Lawyers.com details that:
According to the latest comprehensive child support numbers from the US Census Bureau, only 41.2 percent of custodial parents receive the full amount of support owed them by their ex-spouses.
This astounding statistic means that more than half of the parents awarded child support will either not be paid any child support or will be shortchanged. While some can point to a weakened economy and a high unemployment rate as a possible explanation for the high default rate, the problem of deadbeat parents has been ever present.
Collecting support from the self employed has always been problematic. Unlike a W-2 employee, an income execution or wage garnishment is ineffective against someone who is self-employed. Likewise, collection of support is difficult from someone working “under the table” for cash.
Then, there are the professional “deadbeats,” who, as detailed in the Lawyers.com article, simply move from job to job simply to avoid making child support payments.

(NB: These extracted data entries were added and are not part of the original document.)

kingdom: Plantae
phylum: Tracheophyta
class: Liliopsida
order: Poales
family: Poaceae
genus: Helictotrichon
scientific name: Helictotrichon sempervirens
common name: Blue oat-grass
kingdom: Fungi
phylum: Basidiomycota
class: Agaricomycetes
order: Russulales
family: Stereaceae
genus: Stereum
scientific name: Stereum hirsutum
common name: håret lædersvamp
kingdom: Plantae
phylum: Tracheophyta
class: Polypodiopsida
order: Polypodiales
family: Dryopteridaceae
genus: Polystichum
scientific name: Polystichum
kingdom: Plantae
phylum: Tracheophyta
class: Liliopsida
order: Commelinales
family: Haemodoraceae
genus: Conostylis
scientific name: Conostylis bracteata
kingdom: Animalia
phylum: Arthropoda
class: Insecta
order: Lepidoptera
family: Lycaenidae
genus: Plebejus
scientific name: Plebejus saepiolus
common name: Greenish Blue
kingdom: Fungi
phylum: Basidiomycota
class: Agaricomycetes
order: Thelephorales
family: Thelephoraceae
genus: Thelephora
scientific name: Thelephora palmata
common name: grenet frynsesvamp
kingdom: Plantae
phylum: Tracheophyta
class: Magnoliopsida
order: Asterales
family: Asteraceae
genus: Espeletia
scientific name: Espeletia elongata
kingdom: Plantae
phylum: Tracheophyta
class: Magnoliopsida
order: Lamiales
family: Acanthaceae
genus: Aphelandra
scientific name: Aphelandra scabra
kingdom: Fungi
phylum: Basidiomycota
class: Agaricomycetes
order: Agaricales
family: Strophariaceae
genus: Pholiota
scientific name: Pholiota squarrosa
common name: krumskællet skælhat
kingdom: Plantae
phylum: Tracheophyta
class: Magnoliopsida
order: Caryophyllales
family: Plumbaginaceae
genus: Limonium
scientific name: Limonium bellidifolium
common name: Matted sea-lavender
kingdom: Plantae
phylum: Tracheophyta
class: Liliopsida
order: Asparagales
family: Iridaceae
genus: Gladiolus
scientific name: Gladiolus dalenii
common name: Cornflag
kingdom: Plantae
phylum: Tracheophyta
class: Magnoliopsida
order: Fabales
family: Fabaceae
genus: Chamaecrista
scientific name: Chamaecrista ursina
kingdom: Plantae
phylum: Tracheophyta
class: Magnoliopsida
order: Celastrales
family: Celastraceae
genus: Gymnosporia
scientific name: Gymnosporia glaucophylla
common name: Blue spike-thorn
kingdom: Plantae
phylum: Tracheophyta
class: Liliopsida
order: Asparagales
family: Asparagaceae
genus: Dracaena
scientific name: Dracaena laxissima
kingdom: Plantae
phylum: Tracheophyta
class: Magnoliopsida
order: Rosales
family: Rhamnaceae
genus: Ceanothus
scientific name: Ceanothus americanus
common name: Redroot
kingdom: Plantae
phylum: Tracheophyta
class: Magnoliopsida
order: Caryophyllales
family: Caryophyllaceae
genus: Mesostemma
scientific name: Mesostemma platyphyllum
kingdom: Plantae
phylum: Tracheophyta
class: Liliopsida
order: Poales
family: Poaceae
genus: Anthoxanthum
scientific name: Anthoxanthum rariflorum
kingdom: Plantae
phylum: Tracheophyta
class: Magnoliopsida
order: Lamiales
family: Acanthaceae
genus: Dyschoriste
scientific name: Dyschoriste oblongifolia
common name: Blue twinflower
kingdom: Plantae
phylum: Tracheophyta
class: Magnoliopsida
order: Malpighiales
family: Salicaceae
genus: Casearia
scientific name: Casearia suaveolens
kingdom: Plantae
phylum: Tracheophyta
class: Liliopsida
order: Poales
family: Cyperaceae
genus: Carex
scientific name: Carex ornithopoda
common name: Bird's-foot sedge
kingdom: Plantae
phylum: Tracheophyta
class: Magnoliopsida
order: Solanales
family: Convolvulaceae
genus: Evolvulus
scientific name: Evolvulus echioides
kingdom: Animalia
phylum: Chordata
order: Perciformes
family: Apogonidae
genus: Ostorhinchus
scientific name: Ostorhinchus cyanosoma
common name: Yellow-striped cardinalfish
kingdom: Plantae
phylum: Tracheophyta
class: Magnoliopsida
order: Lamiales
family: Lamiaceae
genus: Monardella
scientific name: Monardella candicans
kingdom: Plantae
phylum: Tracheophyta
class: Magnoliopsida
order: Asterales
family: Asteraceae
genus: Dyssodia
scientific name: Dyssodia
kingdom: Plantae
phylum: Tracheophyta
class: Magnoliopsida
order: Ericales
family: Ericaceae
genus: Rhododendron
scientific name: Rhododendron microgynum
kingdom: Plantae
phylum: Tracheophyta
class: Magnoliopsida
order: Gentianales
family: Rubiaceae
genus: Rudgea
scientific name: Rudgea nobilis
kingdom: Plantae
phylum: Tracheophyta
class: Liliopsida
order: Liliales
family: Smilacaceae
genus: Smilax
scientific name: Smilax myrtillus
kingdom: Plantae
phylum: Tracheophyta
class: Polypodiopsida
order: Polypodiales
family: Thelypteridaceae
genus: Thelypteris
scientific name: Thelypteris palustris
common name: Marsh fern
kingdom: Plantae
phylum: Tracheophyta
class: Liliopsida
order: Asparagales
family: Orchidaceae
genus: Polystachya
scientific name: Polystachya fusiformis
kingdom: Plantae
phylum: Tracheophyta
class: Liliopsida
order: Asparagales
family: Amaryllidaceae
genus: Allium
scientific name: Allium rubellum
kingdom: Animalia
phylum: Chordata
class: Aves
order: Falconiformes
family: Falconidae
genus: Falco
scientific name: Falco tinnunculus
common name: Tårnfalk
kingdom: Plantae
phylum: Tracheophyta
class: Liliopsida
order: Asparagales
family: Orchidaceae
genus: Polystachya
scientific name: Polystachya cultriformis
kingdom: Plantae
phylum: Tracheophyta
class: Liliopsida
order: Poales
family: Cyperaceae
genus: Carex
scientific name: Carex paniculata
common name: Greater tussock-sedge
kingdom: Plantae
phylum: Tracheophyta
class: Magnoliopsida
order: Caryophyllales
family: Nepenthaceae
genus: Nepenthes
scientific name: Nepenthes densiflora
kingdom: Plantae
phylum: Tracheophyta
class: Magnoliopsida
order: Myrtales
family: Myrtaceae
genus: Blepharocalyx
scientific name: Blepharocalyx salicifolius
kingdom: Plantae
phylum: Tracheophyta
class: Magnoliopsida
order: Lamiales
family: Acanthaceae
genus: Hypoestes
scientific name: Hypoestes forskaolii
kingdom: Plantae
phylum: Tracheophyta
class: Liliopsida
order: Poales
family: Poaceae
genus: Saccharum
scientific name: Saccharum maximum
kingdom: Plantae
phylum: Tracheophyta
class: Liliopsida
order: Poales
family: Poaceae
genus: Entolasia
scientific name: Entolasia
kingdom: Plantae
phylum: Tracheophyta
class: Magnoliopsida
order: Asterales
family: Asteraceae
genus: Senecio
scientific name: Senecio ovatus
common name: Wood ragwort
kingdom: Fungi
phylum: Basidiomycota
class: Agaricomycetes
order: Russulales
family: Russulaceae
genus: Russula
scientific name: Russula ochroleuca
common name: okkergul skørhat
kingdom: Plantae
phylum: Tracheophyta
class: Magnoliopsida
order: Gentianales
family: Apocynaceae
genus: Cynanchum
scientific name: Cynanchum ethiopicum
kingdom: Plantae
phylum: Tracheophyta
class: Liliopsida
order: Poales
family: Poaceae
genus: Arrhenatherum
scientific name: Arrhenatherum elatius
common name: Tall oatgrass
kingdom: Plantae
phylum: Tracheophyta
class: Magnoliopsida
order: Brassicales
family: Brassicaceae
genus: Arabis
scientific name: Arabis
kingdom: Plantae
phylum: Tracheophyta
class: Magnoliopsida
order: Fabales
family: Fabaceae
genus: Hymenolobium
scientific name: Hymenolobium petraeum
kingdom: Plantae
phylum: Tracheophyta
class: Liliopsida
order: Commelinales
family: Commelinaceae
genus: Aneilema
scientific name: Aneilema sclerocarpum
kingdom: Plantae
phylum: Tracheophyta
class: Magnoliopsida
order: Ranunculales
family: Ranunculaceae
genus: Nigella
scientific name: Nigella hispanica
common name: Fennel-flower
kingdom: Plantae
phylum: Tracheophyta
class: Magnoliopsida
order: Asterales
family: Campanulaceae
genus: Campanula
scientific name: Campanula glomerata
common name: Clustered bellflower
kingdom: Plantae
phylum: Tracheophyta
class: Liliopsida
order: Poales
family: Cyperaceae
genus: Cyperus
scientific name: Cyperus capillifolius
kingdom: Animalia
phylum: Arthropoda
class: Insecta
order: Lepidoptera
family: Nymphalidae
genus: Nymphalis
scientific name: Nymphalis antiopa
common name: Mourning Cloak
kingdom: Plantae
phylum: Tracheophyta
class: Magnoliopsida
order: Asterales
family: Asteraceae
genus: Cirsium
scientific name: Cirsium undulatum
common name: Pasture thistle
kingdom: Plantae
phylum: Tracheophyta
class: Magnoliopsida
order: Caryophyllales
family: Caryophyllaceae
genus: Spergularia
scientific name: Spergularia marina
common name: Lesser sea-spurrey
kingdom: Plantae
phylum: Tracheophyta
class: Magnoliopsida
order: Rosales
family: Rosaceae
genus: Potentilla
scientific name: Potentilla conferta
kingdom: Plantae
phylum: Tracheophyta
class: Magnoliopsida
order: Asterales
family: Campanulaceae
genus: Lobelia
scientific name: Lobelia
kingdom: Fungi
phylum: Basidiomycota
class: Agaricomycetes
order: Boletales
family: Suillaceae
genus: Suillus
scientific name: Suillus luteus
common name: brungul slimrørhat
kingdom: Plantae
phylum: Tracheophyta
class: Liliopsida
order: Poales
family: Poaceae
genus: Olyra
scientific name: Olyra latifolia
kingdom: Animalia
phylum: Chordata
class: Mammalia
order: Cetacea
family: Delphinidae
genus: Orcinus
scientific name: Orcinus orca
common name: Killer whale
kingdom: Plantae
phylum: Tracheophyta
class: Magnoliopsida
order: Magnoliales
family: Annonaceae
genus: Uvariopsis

By the time the parent, who is to receive child support, tracks down the deadbeat parent and implements enforcement, the deadbeat either quits or moves on to another job.
In New York, when a parent is late or fails to pay court ordered support payments, the following remedies are available to collect support:
- Credit reporting: Child Support Enforcement will report the failure to pay child support payment to major credit reporting agencies.
- Passport denial: Anytime a person owes more than $2,500 in back child support, the U.S. State Department will not issue or renew a passport until all past-due support payments (also called “arrears”) are paid.
- License Suspension: Child Support Enforcementcan request that any permanent, state-issued license be suspended or withheld to collect back child support. This could result in the suspension of both professional, and driver’s licenses.
- Income tax intercepts: The Internal Revenue Service and the State Department of Taxation can also intercept tax refunds to pay back child support
- Imprisonment: The failure to pay child support is a contempt of court, and the deadbeat parent can be imprisoned until the contempt is purged. Support would have to be paid to purge the contempt.